How different or similar is your 12-month investment outlook now compared to the start of this year?

At the beginning of the year the markets were dominated by uncertainty. Major global institutions appeared on the brink of failure with potentially dire ramifications for the world's markets. However, a major systemic collapse was avoided and investors have returned to equity markets. We have been surprised by the resilience of the Chinese economy and pleasantly surprised by several political developments across Asia. This has improved our outlook for the markets.

Have you made any significant changes to your asset allocation in terms of markets or sectors in the past few months?

There have been significant moves in the markets causing us to take profits in some areas like India and China. We are still very positive on these markets. We have found quite a few opportunities in smaller cap companies, which have shifted the portfolio tilt.

What are the greatest lessons you have learned from the global financial crisis and how will this affect the way you manage your portfolios?

The global financial crisis reinforced our view that you cannot view markets in isolation, they are integrally linked.

How has your view of Asian equities changed since the start of 2009 when investor sentiment was generally gloomier?

The general improvement of sentiment across Asia may ultimately be self-reinforcing. The impact that confidence has on behaviour and ultimately the economy can be powerful. We are seeing investors coming back into the stock and property markets with a consequent improvement in asset prices.
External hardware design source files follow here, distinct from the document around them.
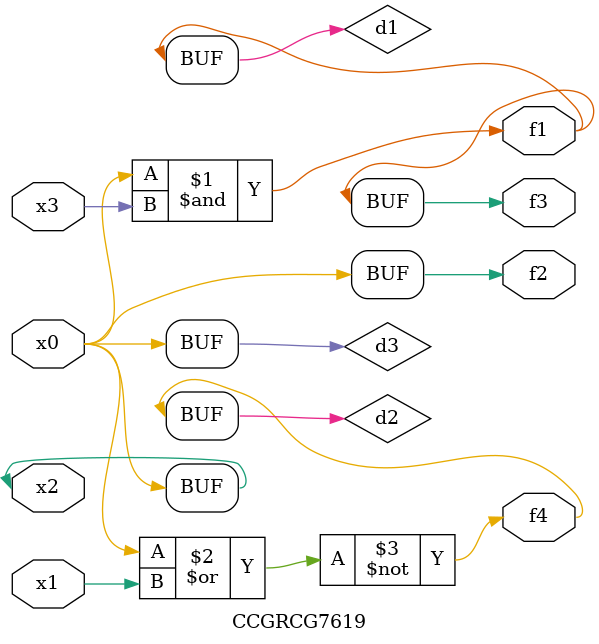
<source format=v>
module CCGRCG7619(
	input x0, x1, x2, x3,
	output f1, f2, f3, f4
);

	wire d1, d2, d3;

	and (d1, x2, x3);
	nor (d2, x0, x1);
	buf (d3, x0, x2);
	assign f1 = d1;
	assign f2 = d3;
	assign f3 = d1;
	assign f4 = d2;
endmodule

</source>
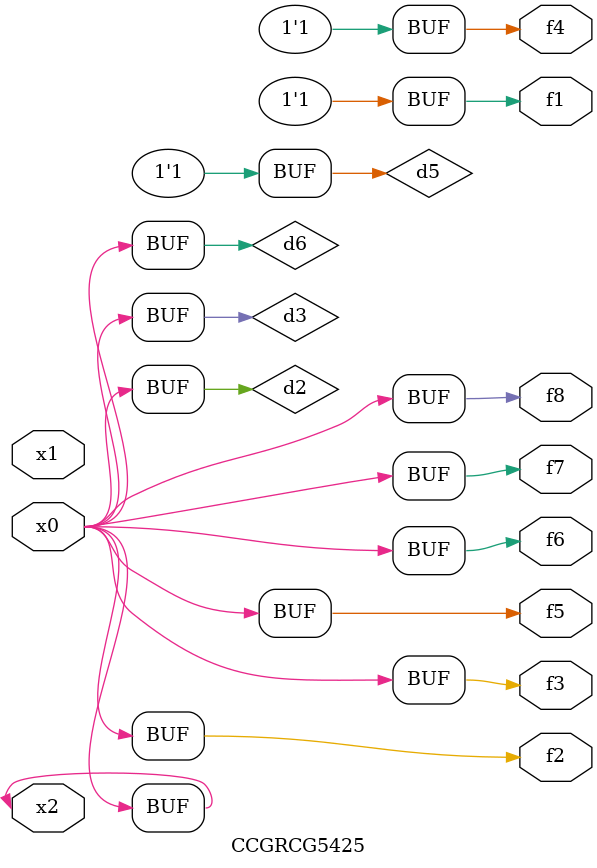
<source format=v>
module CCGRCG5425(
	input x0, x1, x2,
	output f1, f2, f3, f4, f5, f6, f7, f8
);

	wire d1, d2, d3, d4, d5, d6;

	xnor (d1, x2);
	buf (d2, x0, x2);
	and (d3, x0);
	xnor (d4, x1, x2);
	nand (d5, d1, d3);
	buf (d6, d2, d3);
	assign f1 = d5;
	assign f2 = d6;
	assign f3 = d6;
	assign f4 = d5;
	assign f5 = d6;
	assign f6 = d6;
	assign f7 = d6;
	assign f8 = d6;
endmodule

</source>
This will flow on to spending which will improve the outlook for business and so on. This is very different from the environment in developed markets.

How has the swine flu affected your investments?

The swine flu pandemic has had little impact on our investments.

What are your market weightings within an Asia ex-Japan equities portfolio?

China - 29.7%
Hong Kong - 14.8%
India - 11.1%
Indonesia - 2.9%
Korea - 15.1%
Malaysia - 2.0%
Pakistan - 0%
Philippines - 1.6%
Singapore - 3.3%
Sri Lanka - 0%
Taiwan - 14.1%
Thailand - 1.8%
Vietnam - 0%

What are your favoured markets in Asia?

We are positive on markets that we believe have long-term growth prospects and are less impacted by slower global growth. These would include China, India and Indonesia.

What are the markets you are going to steer clear of in the next 12 months?

There are no markets we would completely steer clear of at the moment. We are finding good opportunities in most markets. However, Korea is a market which faces some competitive and structural challenges.

Which sectors do you expect to outperform in the next 12 months?

Domestically orientated companies in the consumer and services sectors may do well as governments focus on rebalancing growth towards these areas. Property and some diversified financials may do well on the back of global liquidity finding its way to Asia.

Which sectors do you expect to underperform?

The technology sector is one where we are very selective. Heavy industry is likely to face challenges for some time.

What are the main challenges that you expect to face in the coming 12 months?

Global investors are still quite uncertain about the likely economic outlook and hence appropriate asset allocation. The biggest challenge may be dealing with the impact of global fund flows.

What are the main risks of investing in Asia at the moment? How are you managing those risks?

The markets have had a strong run and there is a risk of prices getting ahead of fundamentals and the reasonable prospects of recovery. We manage this risk by maintaining a disciplined approach to valuation and the monitoring of our positions.